J'ai des amis pasteurs qui me disent qu'ils n'aiment pas parler de cette question en chaire parce que ce n'est pas vraiment une « question évangélique ». À cela, je réponds : « Comment ça, ce n’est pas une question évangélique ? Il n’y aurait pas d’expiation, pas de résurrection sans un vrai bébé, le Fils de Dieu devenu humain, porté et nourri dans le sein de Marie !

Parce qu’il y a une expiation pour nos péchés, il y a une grâce disponible en Christ pour tous ceux qui ont péché, même pour ceux qui ont succombé à la manie actuelle de l’avortement aux États-Unis.

L’Église primitive a repris ces idéaux et a condamné l’avortement dans les termes les plus fermes à une époque où cette pratique était populaire dans l’Empire romain. Les Romains avaient également un système d'infanticide en plaçant les nouveau-nés dans un champ pour que les animaux les emmènent.

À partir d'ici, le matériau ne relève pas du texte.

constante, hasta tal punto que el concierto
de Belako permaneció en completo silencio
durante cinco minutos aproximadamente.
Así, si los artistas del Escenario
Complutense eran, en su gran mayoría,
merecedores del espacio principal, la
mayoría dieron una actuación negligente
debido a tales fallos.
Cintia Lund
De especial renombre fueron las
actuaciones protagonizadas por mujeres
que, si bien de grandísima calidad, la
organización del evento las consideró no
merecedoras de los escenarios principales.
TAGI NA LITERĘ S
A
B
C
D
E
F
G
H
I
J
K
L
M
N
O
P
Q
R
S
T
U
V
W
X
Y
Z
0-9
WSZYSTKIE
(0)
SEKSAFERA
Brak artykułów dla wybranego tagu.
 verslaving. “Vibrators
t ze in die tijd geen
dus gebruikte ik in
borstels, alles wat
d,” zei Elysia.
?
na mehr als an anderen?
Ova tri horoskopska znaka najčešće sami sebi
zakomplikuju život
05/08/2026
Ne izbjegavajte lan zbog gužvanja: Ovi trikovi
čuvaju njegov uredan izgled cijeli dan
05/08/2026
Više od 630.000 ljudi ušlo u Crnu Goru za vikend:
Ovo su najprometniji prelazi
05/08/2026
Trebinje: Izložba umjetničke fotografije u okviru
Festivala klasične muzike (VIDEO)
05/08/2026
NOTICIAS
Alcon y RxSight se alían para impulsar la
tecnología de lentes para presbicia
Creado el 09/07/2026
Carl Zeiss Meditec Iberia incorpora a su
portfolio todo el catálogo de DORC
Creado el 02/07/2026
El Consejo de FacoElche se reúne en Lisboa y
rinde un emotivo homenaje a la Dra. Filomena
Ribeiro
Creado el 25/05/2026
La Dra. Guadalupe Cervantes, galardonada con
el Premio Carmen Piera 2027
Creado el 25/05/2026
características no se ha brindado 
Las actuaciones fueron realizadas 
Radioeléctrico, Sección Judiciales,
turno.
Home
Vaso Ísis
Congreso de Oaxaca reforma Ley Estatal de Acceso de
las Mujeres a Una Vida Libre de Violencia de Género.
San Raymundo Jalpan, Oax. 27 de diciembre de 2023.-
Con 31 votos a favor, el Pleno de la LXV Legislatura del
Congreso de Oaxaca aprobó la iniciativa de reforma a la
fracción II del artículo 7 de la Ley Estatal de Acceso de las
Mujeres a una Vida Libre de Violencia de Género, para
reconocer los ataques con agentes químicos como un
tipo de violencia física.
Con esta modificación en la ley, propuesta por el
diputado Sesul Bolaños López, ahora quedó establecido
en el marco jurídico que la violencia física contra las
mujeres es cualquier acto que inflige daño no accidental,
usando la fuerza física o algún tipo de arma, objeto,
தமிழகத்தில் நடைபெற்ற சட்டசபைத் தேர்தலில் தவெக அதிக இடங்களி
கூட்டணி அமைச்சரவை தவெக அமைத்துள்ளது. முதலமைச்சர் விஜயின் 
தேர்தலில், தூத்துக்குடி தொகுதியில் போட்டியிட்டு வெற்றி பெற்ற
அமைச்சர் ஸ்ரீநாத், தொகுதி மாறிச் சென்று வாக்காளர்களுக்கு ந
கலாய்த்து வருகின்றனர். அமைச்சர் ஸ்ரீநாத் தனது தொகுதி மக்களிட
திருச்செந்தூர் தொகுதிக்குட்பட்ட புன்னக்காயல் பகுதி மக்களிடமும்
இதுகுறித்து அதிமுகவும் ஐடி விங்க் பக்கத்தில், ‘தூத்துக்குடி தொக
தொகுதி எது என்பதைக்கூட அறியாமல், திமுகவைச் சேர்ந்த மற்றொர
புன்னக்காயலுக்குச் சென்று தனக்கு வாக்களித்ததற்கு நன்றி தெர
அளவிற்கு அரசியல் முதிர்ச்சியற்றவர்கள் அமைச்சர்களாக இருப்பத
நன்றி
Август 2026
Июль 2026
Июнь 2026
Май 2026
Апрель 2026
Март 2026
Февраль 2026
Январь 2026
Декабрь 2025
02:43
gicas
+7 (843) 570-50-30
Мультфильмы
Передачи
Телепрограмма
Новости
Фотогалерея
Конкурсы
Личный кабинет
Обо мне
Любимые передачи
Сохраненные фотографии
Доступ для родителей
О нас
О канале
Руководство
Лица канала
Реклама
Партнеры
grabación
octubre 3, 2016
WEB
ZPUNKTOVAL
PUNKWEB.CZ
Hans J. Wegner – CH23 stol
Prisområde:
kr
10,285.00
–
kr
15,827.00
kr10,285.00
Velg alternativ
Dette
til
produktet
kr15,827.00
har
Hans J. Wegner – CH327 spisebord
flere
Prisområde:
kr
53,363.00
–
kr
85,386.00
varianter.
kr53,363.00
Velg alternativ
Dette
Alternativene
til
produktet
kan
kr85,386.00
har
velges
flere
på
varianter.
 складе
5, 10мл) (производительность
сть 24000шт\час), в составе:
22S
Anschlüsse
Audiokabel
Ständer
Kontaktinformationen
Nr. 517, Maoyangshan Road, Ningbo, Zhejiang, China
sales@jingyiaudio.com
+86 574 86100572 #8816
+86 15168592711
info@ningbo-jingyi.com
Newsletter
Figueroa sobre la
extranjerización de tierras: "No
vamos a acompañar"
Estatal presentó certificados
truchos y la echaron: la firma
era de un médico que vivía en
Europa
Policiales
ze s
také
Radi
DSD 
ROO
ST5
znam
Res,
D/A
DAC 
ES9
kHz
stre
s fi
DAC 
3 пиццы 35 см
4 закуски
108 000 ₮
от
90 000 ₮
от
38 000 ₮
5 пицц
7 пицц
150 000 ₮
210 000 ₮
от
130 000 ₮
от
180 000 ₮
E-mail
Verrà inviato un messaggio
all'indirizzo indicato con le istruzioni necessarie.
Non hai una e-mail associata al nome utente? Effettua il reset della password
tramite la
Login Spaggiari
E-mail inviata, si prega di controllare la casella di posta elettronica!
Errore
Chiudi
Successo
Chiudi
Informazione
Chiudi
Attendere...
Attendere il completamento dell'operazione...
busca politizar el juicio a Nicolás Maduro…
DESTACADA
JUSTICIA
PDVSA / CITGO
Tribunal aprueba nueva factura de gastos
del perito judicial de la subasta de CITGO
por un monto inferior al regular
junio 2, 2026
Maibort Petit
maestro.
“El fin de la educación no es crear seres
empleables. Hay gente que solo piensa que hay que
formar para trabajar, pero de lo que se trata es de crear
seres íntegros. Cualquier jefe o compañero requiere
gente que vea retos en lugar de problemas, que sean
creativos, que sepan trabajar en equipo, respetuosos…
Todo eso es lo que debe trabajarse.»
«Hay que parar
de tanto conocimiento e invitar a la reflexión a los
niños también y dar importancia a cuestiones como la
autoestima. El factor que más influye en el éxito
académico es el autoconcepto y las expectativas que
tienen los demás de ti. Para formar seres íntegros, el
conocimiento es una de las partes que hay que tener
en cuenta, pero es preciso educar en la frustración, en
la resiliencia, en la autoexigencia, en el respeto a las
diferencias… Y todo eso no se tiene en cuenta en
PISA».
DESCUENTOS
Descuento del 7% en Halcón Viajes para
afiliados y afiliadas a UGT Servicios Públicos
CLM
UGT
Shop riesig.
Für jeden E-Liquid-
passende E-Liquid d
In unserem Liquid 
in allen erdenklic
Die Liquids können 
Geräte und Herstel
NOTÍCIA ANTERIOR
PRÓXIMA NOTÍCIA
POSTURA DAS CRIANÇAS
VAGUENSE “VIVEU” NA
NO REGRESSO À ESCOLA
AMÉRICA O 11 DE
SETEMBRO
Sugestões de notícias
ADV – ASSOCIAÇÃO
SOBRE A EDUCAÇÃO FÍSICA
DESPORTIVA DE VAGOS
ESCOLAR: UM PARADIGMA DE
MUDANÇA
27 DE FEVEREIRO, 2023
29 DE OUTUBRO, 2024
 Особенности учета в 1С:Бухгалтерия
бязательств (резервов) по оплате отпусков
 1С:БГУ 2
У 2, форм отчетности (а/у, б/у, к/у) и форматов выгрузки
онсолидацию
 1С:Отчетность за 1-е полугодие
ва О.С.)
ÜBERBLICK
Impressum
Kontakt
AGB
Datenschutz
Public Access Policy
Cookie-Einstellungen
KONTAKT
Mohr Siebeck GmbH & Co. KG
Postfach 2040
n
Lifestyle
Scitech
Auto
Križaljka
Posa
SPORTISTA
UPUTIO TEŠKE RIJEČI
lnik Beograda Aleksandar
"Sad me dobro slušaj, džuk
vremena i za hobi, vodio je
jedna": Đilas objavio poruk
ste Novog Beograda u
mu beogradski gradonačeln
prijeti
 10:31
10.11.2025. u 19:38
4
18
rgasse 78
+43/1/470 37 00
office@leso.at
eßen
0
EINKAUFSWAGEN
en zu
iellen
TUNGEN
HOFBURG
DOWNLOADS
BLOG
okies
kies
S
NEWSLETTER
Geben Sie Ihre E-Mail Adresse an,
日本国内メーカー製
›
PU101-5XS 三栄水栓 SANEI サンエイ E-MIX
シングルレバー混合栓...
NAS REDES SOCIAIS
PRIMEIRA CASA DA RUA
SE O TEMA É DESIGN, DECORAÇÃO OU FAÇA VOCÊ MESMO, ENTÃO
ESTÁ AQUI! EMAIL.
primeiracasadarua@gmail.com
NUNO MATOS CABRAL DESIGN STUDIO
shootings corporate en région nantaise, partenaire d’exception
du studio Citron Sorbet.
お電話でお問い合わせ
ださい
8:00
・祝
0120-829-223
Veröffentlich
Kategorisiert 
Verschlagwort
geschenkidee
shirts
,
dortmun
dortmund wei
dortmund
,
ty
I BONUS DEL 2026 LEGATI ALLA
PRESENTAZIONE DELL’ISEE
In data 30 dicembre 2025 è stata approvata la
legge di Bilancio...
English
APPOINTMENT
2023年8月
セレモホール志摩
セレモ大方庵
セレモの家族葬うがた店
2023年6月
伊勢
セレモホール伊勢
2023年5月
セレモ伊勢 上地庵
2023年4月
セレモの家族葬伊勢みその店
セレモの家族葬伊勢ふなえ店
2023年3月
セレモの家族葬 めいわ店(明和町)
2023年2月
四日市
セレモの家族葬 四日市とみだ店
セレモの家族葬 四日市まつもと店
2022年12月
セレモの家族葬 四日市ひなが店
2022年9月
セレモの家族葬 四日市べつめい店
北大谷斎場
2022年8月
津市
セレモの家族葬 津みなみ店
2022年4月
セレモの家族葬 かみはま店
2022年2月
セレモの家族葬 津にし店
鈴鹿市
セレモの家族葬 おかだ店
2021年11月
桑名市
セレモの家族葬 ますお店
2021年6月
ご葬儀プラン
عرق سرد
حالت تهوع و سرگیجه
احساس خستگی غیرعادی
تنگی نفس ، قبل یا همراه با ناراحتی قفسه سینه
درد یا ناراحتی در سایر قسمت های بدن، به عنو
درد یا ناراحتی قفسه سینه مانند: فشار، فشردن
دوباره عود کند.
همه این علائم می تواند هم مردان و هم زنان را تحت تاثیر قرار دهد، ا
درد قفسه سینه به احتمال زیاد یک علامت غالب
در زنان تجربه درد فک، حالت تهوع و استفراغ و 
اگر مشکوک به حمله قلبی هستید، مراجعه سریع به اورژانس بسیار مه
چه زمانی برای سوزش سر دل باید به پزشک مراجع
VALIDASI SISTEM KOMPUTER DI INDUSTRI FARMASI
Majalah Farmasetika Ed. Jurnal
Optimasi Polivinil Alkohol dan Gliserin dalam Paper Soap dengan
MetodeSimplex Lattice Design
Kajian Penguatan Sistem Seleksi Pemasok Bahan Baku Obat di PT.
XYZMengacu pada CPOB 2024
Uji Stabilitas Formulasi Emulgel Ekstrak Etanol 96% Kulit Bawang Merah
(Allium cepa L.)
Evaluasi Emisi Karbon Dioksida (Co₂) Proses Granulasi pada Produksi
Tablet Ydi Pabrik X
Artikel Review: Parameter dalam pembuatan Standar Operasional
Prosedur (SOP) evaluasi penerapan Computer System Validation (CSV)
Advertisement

L’immense consensus de l’Église primitive considérait l’avortement comme une erreur. Les premiers chrétiens étaient courageusement pro-vie dans une culture très sombre. C'était le témoignage uniforme des pères de l'Église. Chaque mention de l'avortement dans l'Église primitive rejette avec force l'avortement (La Didache, Clément, la Lettre de Barnabas, Athénagoras, Tertullien, Basile le Grand, Jean Chrysostome, Jérôme, les Constitutions apostoliques).

L'avortement met fin à la vie d'un bébé. Pour les chrétiens, cela devrait être la raison la plus importante pour laquelle nous nous opposons à l’avortement. Il s’agit de la mort injuste et douloureuse d’un être humain innocent créé à l’image de Dieu.

La Bible, les exemples de l’Église primitive, ainsi que les arguments en faveur de la dignité, les progrès scientifiques et médicaux et les arguments en faveur de la justice nous obligent tous à être pro-vie.

Quoi qu’il arrive avec ces initiatives électorales, le centre d’intérêt du mouvement pro-vie s’est déplacé des tribunaux vers le tribunal de l’opinion publique. Alors même que nous travaillons à trouver des alternatives pour les mères célibataires confrontées à des grossesses inattendues, il est temps de défendre de manière convaincante la vie, en luttant pour le caractère sacré et la dignité de chaque vie humaine à toutes les étapes. Il est temps de réfléchir clairement à ce qui constitue aujourd’hui le plus grand problème de droits de l’homme de notre époque.

En ce jour d’élection, nous avons l’occasion de nous retirer de l’obscurité morale du moment. L’avortement ne devrait pas devenir un droit constitutionnel de l’État.